Your instructions
Copy out the material again word for word, from the line containing "The value of Ціна" up to and including the line containing "Reading left to". Omit the pictures from your answer.

(Material supplied begins)

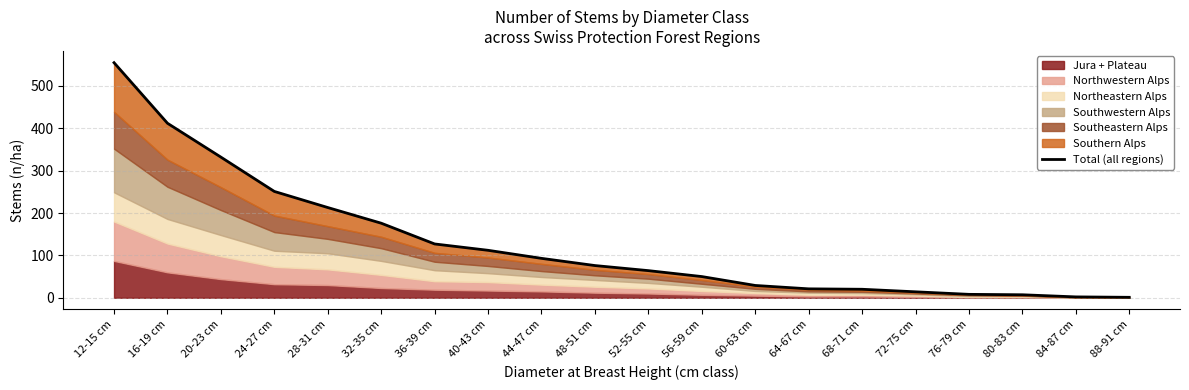

What is the approximate value at 16-19 cm?

412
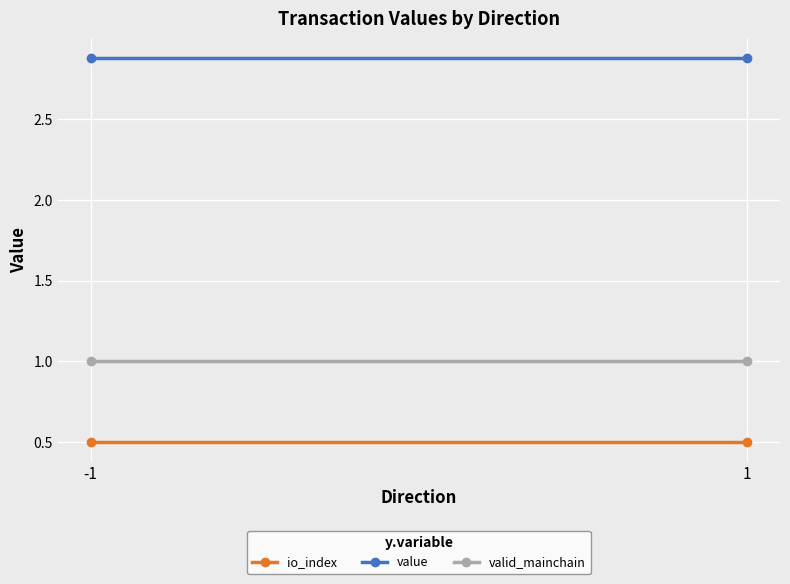

What is the spread (max minus min) of values at -1?

2.4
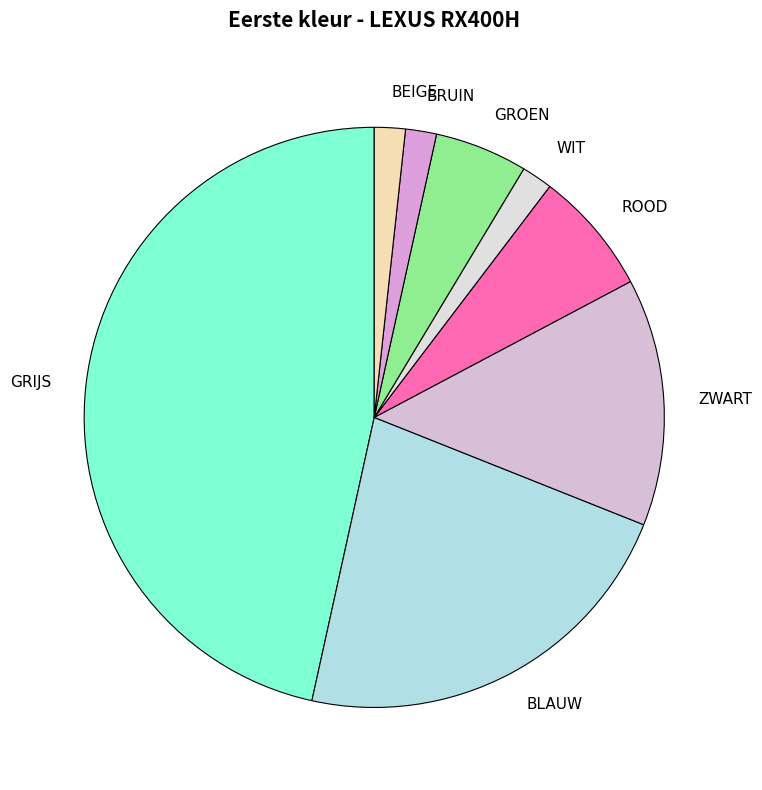

Is ROOD the majority of the pie?

No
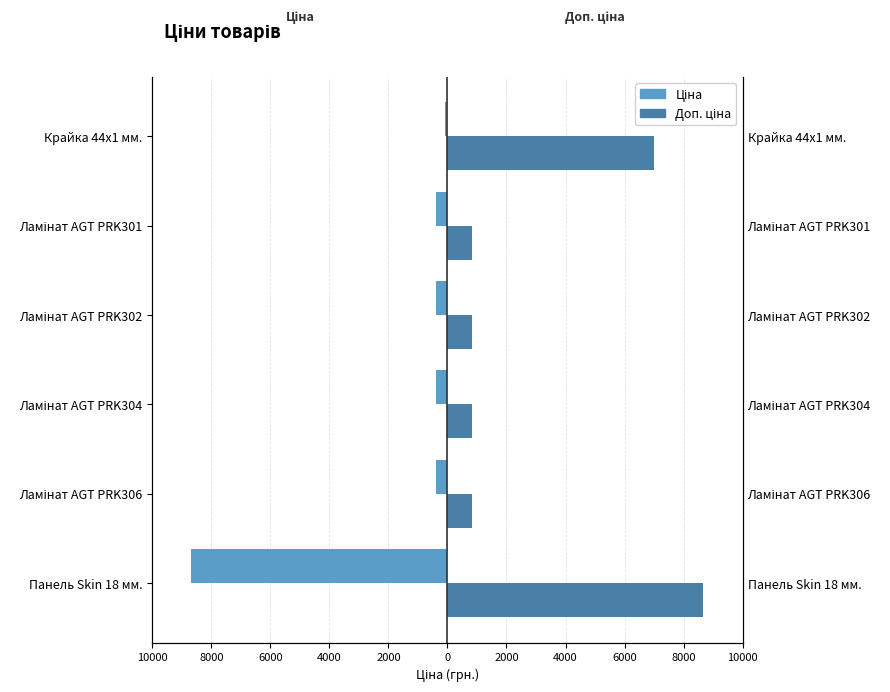

The value of Ціна at Ламінат AGT PRK302 is -386.9. True or false?

True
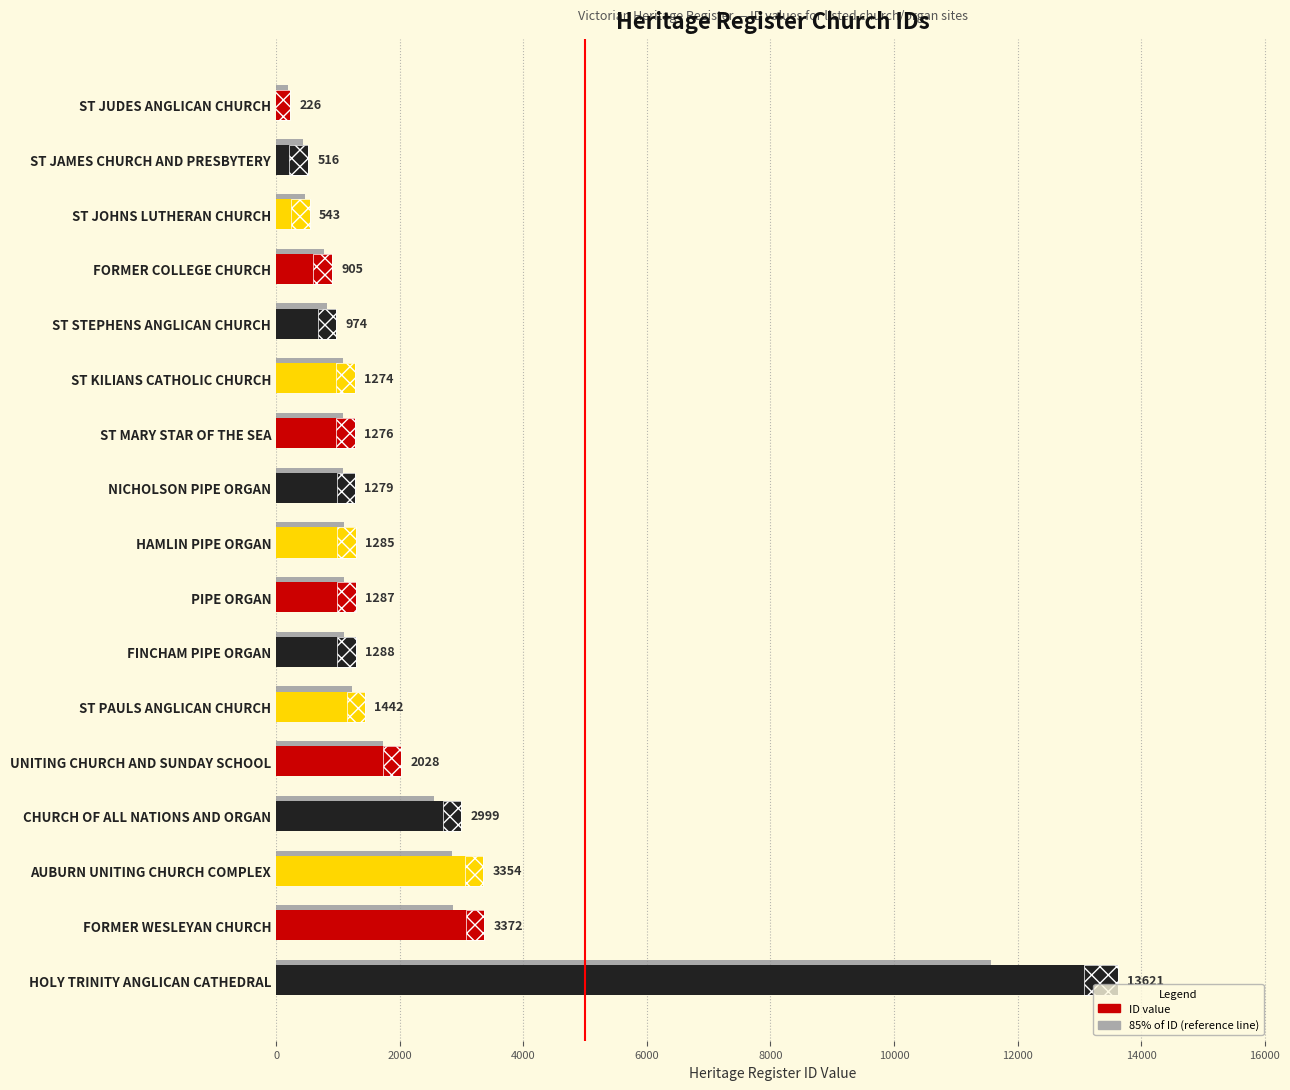

What is the greatest value displayed?

13621.0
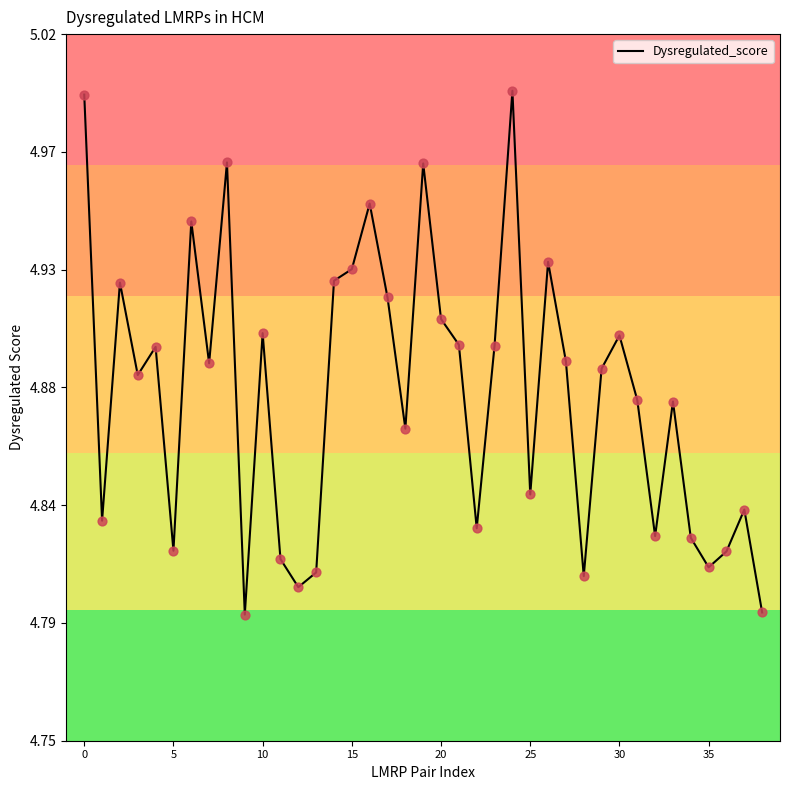

Is this an area chart (filled region under the line)?

No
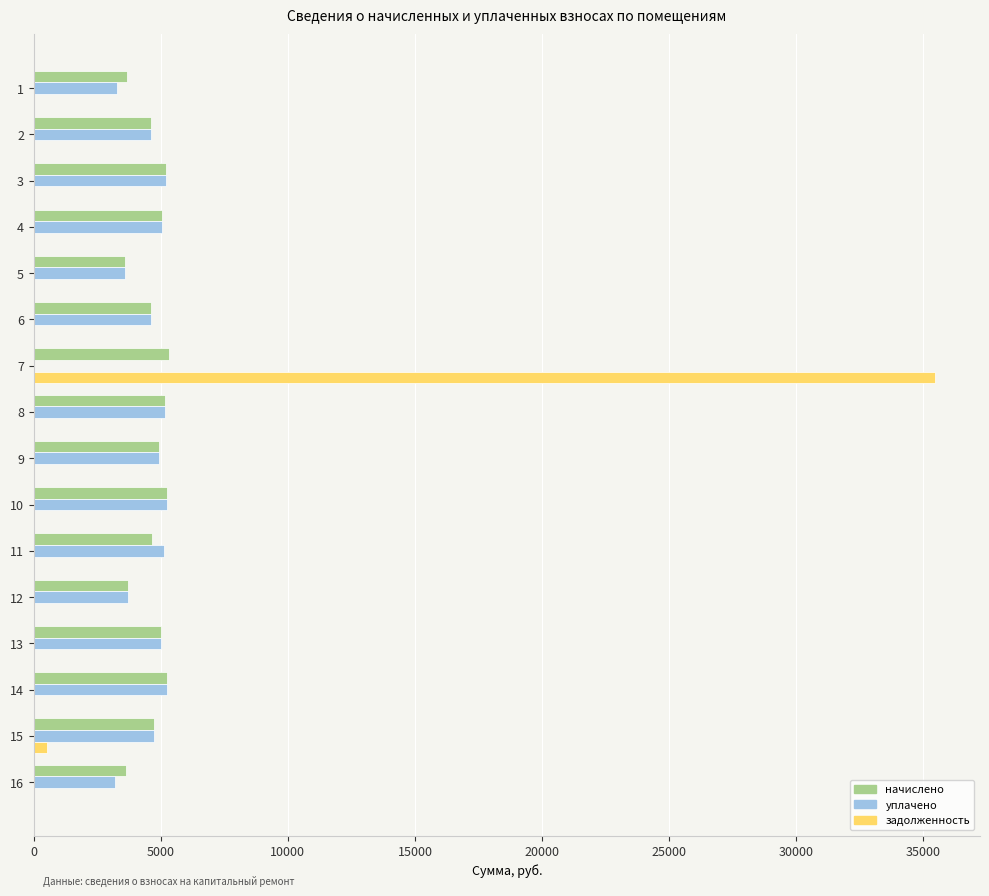

The value of начислено at 10 is 5241.6. True or false?

True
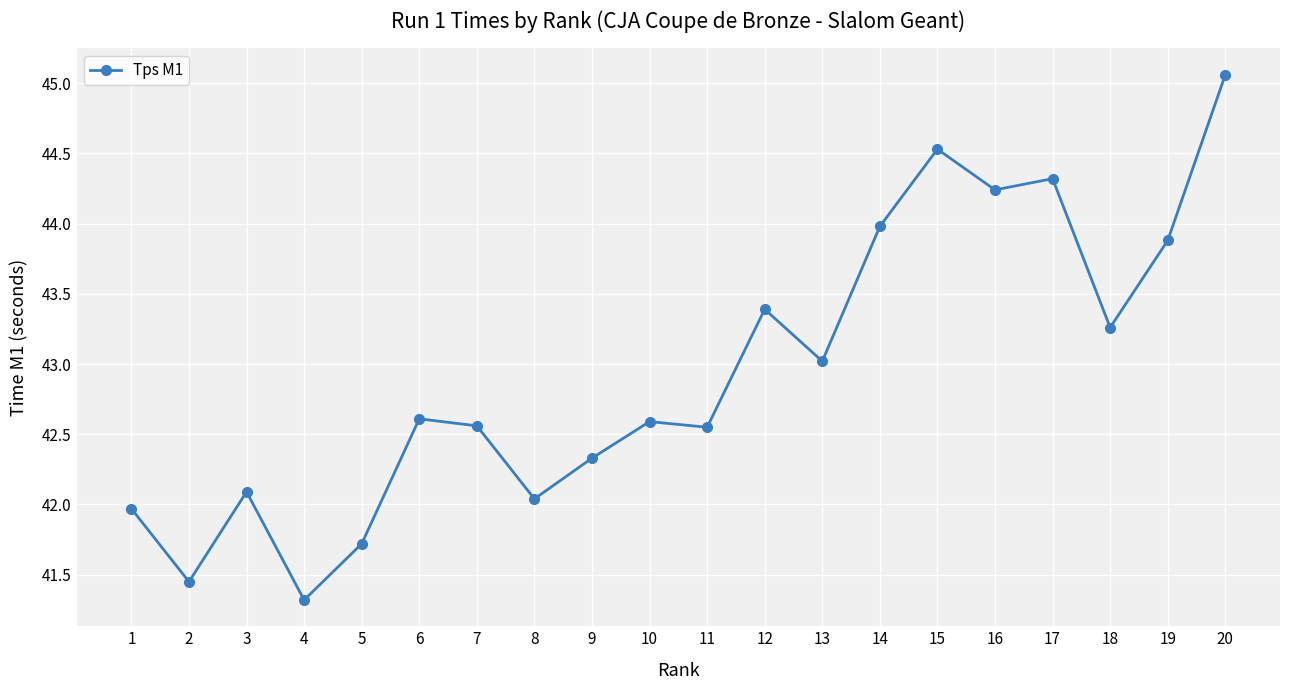

What is the average value?

42.9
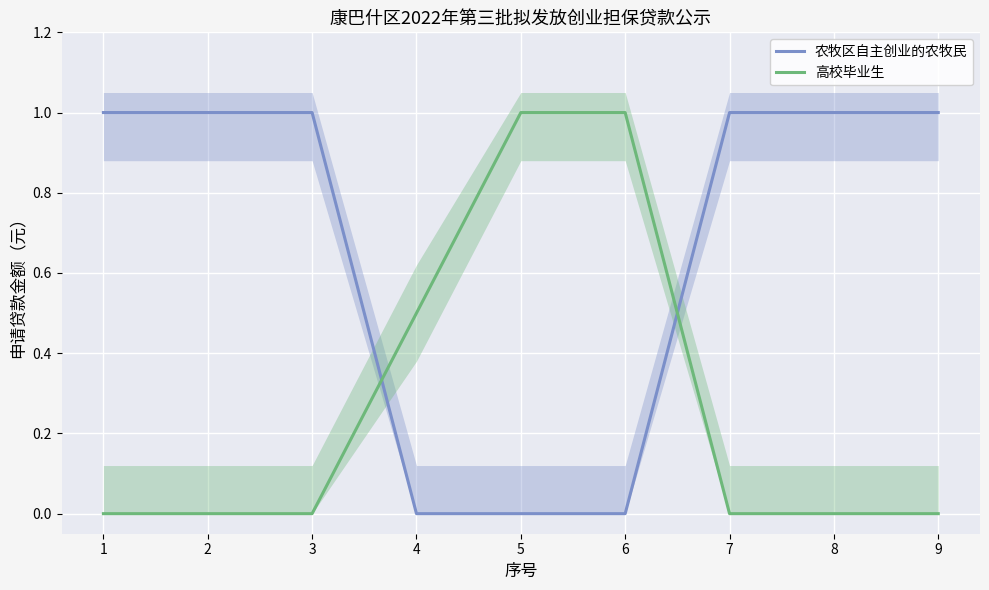

True or false: 高校毕业生 has a value of 0.0 at 8.

True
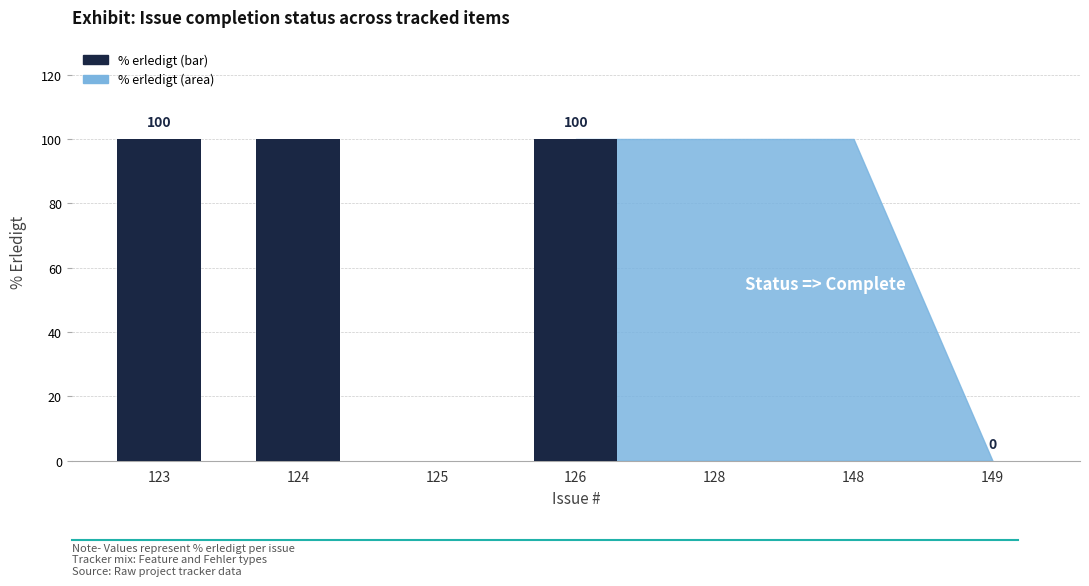

What is the maximum value shown in the chart?

100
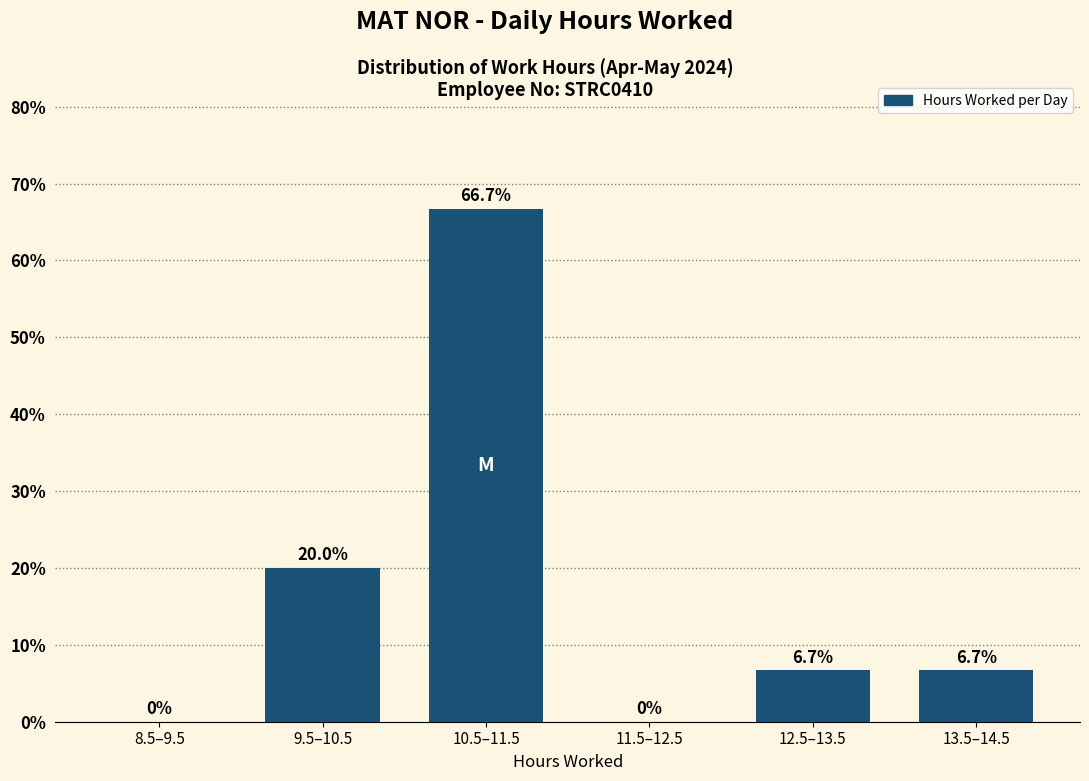

Reading left to right, extract all data points from this chart.

8.5–9.5=0.0	9.5–10.5=20.0	10.5–11.5=66.7	11.5–12.5=0.0	12.5–13.5=6.7	13.5–14.5=6.7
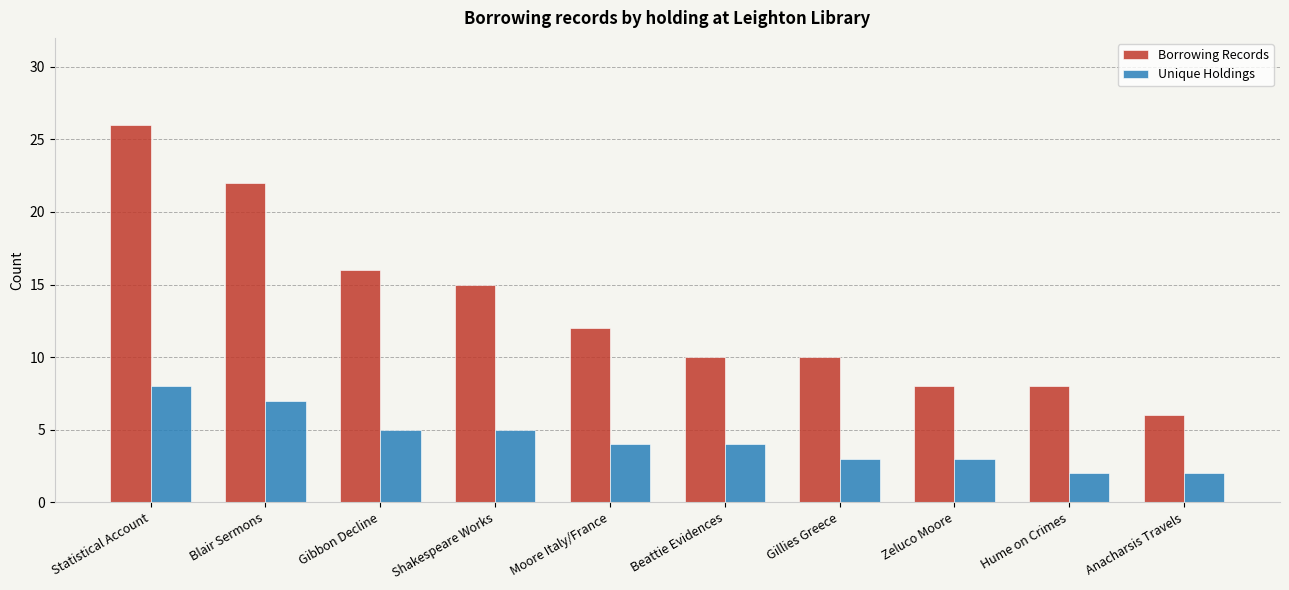

What is the value of the Unique Holdings bar at the 7th from the left?

3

(Material supplied ends)

Response for this exercise
The value of Ціна at Ламінат AGT PRK302 is -386.9. True or false?

True

What is the greatest value displayed?

13621.0

Is this an area chart (filled region under the line)?

No

The value of начислено at 10 is 5241.6. True or false?

True

What is the average value?

42.9

True or false: 高校毕业生 has a value of 0.0 at 8.

True

What is the maximum value shown in the chart?

100

Reading left to right, extract all data points from this chart.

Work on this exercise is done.